Sonia is a young black African woman (bAw) wholly in love with Jesus Christ and trying to make a difference in this world with and for Him. She is a daughter, sister, friend, colleague, confidant, cheerleader and a Life Coach (amongst other things).

4 thoughts

  1. How does someone get to that level? How is such a contrast possible? – Grow up in the church, loved by people (meaning he is good on the surface), got married and all and then somewhere somehow things “changed” or things came to the surface… If this guy is/was normal all his life and he somehow ended up in this space then we have some serious problems in our churches..the script will be repeated.. Its really it’s sad to read this as a man.

    Liked by 1 person

    1. Hi Simon, thank you for your comment. It’s refreshing to Hearn this perspective from a guy.

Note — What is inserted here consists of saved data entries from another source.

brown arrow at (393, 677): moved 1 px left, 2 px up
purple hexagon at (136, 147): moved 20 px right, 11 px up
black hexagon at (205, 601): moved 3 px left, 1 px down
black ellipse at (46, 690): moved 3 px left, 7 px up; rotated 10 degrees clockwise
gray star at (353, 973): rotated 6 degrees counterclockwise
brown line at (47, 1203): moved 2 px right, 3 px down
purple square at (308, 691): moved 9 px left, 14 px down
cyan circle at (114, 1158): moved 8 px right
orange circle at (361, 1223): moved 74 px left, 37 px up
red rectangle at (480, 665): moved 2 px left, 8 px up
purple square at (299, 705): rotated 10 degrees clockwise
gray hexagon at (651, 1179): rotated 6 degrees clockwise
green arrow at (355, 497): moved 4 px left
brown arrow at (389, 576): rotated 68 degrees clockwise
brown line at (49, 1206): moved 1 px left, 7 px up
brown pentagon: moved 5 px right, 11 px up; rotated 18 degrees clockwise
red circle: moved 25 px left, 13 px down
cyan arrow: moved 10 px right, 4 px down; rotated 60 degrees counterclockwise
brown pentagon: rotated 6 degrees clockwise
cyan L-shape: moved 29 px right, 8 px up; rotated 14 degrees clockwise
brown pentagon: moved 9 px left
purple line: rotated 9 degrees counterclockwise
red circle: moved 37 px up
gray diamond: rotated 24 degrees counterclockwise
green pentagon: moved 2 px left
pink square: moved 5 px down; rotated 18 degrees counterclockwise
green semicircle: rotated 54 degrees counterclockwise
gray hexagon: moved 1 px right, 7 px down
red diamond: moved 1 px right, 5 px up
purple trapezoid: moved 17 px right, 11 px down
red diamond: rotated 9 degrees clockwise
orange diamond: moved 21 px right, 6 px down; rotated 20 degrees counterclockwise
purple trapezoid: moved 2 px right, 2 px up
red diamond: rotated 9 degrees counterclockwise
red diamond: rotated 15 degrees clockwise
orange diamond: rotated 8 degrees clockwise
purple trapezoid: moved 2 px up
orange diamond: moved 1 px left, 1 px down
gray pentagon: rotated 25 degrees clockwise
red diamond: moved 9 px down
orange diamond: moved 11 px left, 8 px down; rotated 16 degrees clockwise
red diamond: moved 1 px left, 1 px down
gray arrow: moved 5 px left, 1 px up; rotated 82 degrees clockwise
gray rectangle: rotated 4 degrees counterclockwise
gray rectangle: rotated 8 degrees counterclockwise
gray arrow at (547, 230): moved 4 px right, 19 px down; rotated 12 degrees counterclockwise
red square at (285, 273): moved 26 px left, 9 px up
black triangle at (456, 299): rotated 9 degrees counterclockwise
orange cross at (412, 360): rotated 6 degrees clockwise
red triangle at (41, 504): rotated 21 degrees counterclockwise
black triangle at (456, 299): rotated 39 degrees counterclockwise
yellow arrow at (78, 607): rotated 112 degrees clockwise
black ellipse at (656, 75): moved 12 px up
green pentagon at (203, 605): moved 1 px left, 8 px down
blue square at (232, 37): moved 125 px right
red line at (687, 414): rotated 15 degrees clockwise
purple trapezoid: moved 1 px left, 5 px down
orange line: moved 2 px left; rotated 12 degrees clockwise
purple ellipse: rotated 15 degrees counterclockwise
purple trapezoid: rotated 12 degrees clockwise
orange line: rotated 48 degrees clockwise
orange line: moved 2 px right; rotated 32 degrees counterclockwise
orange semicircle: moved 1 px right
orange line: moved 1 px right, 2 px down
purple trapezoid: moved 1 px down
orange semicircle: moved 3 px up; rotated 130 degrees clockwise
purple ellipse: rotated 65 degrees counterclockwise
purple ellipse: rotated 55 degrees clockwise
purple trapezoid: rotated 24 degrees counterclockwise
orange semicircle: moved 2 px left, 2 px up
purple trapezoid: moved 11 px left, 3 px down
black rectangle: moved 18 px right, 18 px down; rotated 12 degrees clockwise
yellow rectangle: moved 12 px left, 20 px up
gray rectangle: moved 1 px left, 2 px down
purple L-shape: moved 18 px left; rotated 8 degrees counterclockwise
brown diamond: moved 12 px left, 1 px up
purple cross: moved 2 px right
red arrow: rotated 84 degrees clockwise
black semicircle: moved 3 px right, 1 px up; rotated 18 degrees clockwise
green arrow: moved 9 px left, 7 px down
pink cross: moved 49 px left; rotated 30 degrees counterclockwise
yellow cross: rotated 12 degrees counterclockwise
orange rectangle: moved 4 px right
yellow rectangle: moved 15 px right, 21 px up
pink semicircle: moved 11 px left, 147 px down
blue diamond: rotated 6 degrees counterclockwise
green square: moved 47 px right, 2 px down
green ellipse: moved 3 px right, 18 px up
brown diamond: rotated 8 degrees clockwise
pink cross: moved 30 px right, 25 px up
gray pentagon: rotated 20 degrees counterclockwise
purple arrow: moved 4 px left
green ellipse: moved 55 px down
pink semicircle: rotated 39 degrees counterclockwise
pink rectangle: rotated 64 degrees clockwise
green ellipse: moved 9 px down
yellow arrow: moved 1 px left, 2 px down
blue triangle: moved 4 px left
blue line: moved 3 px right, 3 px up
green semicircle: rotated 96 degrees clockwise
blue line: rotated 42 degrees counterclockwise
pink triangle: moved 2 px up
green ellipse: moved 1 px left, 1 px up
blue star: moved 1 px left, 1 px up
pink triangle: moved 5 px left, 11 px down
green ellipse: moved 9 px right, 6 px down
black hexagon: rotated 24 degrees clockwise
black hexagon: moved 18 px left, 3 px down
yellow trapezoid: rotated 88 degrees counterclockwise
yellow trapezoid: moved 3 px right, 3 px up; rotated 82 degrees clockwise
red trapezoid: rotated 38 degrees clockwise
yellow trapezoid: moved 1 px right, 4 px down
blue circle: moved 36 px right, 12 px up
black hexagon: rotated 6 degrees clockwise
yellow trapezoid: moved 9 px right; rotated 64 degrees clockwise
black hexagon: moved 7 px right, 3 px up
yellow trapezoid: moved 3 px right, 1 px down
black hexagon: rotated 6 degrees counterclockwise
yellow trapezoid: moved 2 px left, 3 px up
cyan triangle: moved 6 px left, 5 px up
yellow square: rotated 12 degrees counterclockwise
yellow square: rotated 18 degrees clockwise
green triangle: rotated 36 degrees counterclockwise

The church does have work to do for sure. I think the fact that we can now openly speak about these issues is the beginning of our recovery as a people and a church.

      Like

  2. I want to say this post has resonated with me in so many ways because I am living this life. I have no idea why I stay and of course I want to leave. It would be better to be wholly single and not live like a married single. The church has a lot of work to do because sadly this is not an isolated case. He just didn’t become narcissistic, he has always been. He just did a superb job hiding it. I wish there was a way to get out and stay out and live happily ever after. Even if that means being by myself and the children.

    Liked by 1 person

    1. Hi Nita, firstly I just want to say I am sorry about your current situation and the pain you must be experiencing. I appreciate your courage to share it too because as you say, this (as well as your case) is not an isolated case. Another woman will receive strength in knowing she’s not the only one going through this. Know that you can absolutely get out and live the life Christ died to give you. Please hold on to that promise.